“Persis! Dia langsung nemuin Papi dan Mami, langsung melamar saat itu juga.”
“Oh ya? Wah hebat banget!” Secara otomatis pikiran saya langsung membandingkan sikap Mark dan Ernest. Aduh Ampuni aku Tuhan. Tidak seharusnya saya membanding-bandingkan diri sendiri dengan nasib orang lain. Saya menarik napas panjang berusaha menenangkan hati.
“Aku tadinya mau nolak. Ngapain aku nikah di usia muda? Tapi Papi dan Mami terus merayu aku suruh terima lamaran Mark.”
“Logis banget sih pikiran Papi dan Mami kamu.”
“Kata mereka, jarang-jarang ada lelaki sejantan dan penuh tanggung jawab seperti itu.”
“Betul! Jarang cowo mau menempuh puluhan ribu mil untuk bertanggungjawab mengawini kamu.” ucap saya sambil mengenang Ernest lagi dengan suara ngenes.
“Papi bilang gitu juga. Mami langsung nambahin lagi ‘kamu seiman lho sama Mark’.”

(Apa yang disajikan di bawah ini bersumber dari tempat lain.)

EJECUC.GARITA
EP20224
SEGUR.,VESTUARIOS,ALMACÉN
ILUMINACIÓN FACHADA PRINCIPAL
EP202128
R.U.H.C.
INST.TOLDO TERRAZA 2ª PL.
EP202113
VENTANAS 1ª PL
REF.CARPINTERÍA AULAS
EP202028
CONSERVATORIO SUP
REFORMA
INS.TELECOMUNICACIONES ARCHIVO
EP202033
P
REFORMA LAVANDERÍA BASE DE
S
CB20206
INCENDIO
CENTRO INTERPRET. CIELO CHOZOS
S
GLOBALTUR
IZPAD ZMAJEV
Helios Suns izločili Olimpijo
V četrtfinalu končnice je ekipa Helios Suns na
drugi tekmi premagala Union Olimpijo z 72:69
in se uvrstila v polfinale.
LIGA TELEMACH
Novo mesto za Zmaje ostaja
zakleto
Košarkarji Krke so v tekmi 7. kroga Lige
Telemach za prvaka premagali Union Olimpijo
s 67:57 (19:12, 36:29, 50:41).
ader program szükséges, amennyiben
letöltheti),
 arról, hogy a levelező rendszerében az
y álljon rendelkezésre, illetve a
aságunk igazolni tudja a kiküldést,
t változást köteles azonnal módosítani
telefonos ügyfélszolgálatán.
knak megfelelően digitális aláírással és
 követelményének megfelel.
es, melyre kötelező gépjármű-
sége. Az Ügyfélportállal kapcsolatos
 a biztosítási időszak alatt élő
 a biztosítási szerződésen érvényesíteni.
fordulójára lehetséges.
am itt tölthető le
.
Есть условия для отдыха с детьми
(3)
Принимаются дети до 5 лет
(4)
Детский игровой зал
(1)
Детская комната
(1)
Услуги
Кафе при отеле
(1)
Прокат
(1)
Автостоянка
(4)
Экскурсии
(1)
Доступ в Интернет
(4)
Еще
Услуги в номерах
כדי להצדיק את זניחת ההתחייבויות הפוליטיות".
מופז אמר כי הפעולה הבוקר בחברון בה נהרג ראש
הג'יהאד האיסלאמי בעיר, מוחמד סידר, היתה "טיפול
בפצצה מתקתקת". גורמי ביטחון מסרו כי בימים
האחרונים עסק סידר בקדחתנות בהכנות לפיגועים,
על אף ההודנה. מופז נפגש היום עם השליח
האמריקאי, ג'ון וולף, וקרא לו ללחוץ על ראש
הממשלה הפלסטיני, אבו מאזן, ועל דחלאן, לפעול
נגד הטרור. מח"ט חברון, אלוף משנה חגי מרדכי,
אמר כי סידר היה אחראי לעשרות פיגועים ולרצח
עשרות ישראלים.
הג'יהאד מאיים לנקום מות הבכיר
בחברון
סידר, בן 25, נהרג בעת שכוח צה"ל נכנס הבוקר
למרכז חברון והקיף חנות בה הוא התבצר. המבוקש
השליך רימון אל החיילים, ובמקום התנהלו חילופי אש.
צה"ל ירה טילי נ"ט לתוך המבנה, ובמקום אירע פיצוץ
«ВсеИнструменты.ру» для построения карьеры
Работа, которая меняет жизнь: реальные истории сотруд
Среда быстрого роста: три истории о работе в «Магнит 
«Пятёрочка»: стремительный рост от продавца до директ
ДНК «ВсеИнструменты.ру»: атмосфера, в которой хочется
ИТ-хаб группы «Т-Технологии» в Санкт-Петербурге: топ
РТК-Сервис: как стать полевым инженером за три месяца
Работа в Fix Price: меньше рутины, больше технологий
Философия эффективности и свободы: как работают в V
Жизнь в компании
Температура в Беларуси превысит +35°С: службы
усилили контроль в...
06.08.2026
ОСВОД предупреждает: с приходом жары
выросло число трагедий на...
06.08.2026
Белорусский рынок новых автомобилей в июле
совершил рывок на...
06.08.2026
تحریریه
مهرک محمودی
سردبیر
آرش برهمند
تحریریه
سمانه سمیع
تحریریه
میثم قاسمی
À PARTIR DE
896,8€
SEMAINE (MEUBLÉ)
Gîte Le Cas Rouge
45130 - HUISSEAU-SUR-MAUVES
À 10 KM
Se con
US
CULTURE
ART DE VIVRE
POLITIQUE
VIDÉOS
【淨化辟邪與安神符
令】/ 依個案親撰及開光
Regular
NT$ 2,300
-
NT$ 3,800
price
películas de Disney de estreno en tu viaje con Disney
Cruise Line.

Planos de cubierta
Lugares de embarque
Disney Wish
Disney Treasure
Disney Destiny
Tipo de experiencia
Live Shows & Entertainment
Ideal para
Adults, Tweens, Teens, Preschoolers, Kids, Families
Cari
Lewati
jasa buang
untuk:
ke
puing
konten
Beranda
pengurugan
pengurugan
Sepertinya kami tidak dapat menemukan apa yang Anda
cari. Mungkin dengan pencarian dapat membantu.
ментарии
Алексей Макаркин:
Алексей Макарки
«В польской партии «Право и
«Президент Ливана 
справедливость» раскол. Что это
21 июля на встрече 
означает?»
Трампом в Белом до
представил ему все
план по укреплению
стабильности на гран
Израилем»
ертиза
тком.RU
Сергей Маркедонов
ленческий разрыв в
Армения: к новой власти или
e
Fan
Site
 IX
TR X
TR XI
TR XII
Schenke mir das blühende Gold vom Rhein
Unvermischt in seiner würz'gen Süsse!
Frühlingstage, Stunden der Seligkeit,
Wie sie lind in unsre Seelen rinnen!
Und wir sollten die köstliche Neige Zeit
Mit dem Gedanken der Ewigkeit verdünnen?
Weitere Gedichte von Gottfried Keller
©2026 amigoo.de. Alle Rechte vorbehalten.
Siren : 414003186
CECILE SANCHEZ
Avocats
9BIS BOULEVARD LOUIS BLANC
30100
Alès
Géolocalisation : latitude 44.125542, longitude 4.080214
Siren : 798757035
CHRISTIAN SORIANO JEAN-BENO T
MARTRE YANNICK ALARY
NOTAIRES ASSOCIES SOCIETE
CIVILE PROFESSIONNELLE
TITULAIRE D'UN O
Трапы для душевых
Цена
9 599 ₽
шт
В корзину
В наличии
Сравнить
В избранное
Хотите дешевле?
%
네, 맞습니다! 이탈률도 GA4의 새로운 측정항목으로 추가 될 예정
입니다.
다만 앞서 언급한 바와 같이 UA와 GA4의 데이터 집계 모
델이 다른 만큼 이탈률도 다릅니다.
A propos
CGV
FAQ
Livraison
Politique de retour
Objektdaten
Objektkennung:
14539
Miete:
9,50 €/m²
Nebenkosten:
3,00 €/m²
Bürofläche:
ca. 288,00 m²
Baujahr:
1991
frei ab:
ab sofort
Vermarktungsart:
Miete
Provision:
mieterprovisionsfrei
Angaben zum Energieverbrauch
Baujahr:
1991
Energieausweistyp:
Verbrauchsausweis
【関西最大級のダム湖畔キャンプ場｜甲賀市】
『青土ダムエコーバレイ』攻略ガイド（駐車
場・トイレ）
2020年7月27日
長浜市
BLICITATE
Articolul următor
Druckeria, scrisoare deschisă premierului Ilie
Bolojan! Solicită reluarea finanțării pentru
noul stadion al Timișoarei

“Orangtuanya Mark dateng ke pernikahan kamu?” tanya saya pengen tau.
“Ya iyalah. Akhirnya aku menikah dan diboyong Mark tinggal di sini.”
“Terus anak kamu udah umur berapa?” tanya saya polos.
Mendengar pertanyaan saya, tiba-tiba Cindy terdiam dengan muka mendung. Cukup lama dia berdiam diri. Perasaan saya langsung tidak enak. Waduh! Mungkin saya telah lancang melemparkan pertanyaan itu.